The server can not create the tunnel it can just keep it open. To create the tunnel the client must initiate something. One way of doing this is the client sends every 5min a ping to the server using a cron job.
However other clients on the servers local net not having wireguard installed will not know that those 192.168.20.0 addresses are for the wireguard tunnel and pass it to the default gateway. On the default gateway a static route can be configured so those addresses are passed to the wireguard server.
wg show will show the IP address of the endpoint. However the IP address might change due to DynDNS but wireguard will still use and show the outdated IP address and will therefore fail to have the VPN tunnel.
Just restart wireguard and the IP address gets updated. The question is how to know if the IP has changed.

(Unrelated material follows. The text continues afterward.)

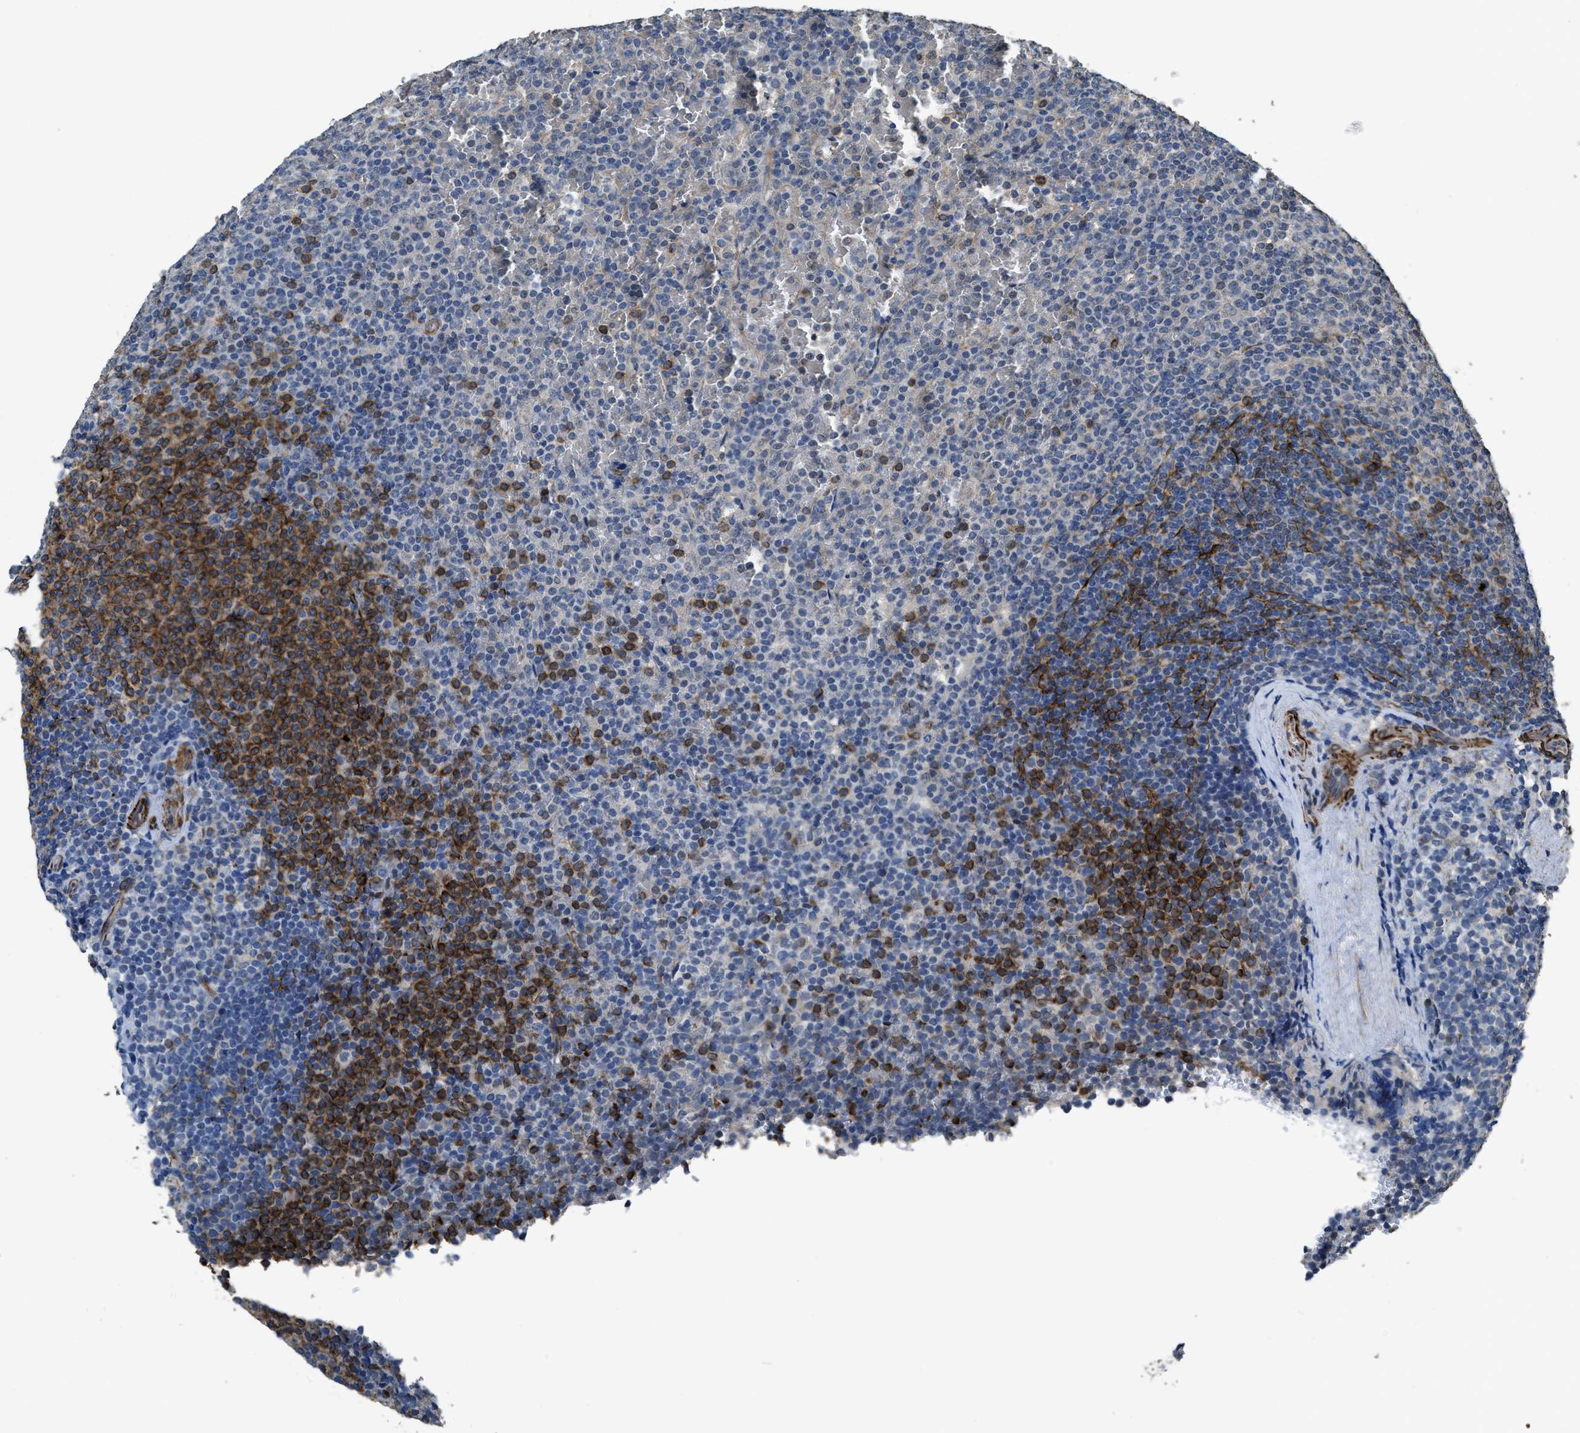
{"staining": {"intensity": "strong", "quantity": "<25%", "location": "cytoplasmic/membranous"}, "tissue": "lymphoma", "cell_type": "Tumor cells", "image_type": "cancer", "snomed": [{"axis": "morphology", "description": "Malignant lymphoma, non-Hodgkin's type, Low grade"}, {"axis": "topography", "description": "Spleen"}], "caption": "This histopathology image exhibits malignant lymphoma, non-Hodgkin's type (low-grade) stained with IHC to label a protein in brown. The cytoplasmic/membranous of tumor cells show strong positivity for the protein. Nuclei are counter-stained blue.", "gene": "SYNM", "patient": {"sex": "female", "age": 77}}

Know and remember the working IP address, get it as from wg show
Know that the tunnel has failed. This must be handled on the remote node where access is lost. So a event or cron triggered script is required.
Verify if the reason, is really due to a IP address change or is it due to something else. Get the IP address using ping -c3 <domain>
or nslookup <domain>
restart wireguard for openRC /etc/init.d/wg-quick.wg0 start for systemd systemctl restart wg-quick@wg0
Adding PersistentKeepalive=25 might also help to recover from such IP changes.